Characterized by knife-edge granite fins and slabs, the Upper North Ridge really is the ultra classic it’s reputed to be. It’s also lots harder when covered in snow, and massive wet slides booming down the slopes on either side of the ridge added some chili-pepper to the whole experience. The 5.5 friction slab pitch, which has shut down many Upper North Ridge climbs when covered with snow, looked pretty bad from afar but turned out to be climbable — if very wet. Marcus led the upper Gendarme crux pitches in impeccable style at the end of a long day, after which we were forced into a rappel to get through a tricky section of steep snow for the final wander to the summit.

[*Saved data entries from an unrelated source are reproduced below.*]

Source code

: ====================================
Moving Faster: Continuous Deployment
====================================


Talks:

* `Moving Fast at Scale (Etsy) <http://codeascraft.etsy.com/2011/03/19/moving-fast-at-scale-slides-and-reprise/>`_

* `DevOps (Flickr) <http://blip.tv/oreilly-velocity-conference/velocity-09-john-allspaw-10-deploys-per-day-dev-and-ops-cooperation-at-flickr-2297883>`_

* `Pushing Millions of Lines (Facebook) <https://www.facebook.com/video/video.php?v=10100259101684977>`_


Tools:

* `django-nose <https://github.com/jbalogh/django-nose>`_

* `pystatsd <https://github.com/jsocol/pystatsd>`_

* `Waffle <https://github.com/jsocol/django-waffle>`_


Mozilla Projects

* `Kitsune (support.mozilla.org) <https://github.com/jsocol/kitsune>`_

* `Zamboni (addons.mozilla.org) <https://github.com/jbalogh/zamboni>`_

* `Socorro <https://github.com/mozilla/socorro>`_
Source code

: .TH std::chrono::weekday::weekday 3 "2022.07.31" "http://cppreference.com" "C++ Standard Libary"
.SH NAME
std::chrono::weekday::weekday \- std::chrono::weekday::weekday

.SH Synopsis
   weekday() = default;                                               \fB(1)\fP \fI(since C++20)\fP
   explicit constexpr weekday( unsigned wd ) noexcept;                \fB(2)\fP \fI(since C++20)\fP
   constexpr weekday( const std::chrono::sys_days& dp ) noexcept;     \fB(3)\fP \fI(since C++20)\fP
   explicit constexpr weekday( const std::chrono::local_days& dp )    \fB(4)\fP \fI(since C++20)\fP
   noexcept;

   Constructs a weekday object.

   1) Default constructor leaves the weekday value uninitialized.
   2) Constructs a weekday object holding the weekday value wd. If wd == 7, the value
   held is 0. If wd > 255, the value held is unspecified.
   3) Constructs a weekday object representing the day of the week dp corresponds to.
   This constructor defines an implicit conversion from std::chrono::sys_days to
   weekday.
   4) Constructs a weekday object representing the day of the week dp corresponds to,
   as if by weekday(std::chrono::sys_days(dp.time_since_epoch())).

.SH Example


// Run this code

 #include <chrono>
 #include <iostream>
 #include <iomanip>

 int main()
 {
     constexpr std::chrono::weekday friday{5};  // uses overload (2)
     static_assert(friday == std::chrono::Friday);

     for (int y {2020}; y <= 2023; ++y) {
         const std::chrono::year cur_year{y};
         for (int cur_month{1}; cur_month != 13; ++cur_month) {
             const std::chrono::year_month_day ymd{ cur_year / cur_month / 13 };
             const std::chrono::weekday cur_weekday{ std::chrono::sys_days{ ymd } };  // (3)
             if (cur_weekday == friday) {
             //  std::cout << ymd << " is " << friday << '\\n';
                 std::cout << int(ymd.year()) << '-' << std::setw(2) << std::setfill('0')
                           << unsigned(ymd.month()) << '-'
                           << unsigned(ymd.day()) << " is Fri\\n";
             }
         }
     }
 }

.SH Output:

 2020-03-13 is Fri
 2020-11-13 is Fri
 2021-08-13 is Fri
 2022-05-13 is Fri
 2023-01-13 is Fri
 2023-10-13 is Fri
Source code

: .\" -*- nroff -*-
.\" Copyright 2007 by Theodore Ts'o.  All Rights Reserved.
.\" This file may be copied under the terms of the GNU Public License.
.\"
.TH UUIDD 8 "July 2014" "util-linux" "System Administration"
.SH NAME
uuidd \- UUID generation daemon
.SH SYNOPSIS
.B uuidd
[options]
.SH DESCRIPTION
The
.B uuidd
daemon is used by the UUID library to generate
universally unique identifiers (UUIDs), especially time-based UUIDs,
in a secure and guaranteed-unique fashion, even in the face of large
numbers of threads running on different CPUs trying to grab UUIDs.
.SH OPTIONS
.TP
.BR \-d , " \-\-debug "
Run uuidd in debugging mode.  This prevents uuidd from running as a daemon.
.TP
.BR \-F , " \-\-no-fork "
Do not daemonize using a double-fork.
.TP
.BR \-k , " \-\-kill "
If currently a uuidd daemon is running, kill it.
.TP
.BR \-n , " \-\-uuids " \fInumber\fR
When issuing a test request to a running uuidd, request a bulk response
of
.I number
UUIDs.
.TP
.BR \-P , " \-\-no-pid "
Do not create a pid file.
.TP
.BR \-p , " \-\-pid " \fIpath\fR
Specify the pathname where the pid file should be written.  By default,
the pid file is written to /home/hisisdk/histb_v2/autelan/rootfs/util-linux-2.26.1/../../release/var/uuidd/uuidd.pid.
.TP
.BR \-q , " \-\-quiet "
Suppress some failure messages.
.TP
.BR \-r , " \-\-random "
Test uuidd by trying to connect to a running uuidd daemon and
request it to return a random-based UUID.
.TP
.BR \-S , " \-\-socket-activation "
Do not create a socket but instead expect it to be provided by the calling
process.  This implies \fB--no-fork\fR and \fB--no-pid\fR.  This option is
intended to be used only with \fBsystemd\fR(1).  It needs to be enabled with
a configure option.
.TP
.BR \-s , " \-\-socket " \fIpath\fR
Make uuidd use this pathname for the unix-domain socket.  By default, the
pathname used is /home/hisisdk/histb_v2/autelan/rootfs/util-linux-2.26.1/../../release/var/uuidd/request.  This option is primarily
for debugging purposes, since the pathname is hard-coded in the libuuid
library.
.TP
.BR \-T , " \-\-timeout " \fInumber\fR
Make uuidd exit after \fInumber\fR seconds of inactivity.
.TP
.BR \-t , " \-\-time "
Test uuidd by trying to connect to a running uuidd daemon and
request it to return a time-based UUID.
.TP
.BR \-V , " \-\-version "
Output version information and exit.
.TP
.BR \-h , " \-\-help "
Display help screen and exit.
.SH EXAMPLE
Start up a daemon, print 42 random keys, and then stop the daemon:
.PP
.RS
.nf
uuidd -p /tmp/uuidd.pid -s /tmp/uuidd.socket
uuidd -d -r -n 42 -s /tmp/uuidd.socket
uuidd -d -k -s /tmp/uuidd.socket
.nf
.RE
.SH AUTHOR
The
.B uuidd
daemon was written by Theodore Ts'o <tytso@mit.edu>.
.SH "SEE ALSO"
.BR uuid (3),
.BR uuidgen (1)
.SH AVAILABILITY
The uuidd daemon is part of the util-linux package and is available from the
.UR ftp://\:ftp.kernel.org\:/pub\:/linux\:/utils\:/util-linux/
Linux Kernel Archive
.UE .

Fatigue and a spectacular, bloody sunset slowed our descent but we eventually found the entrance into the Sherpa Glacier Couloir. After an uneventful ‘schrund crossing we glissaded back to our home on a flat rock with no food or water. We had planned to climb and then head back to the car in the same day, but getting back to our bivy in the dark after 18 hours of climbing made the prospect of hungry sleep better than five or so more hours of post-holing.
The Complete North Ridge has been climbed in winter only twice — the last time by superalpinist Colin Haley — and I think for both of us this climb was our way to flirt with a winter ascent. Lying on our rock soaked, hungry, and totally torched we both agreed in that moment: “Fuck that. No way.” But now, writing this… you never know, maybe next year.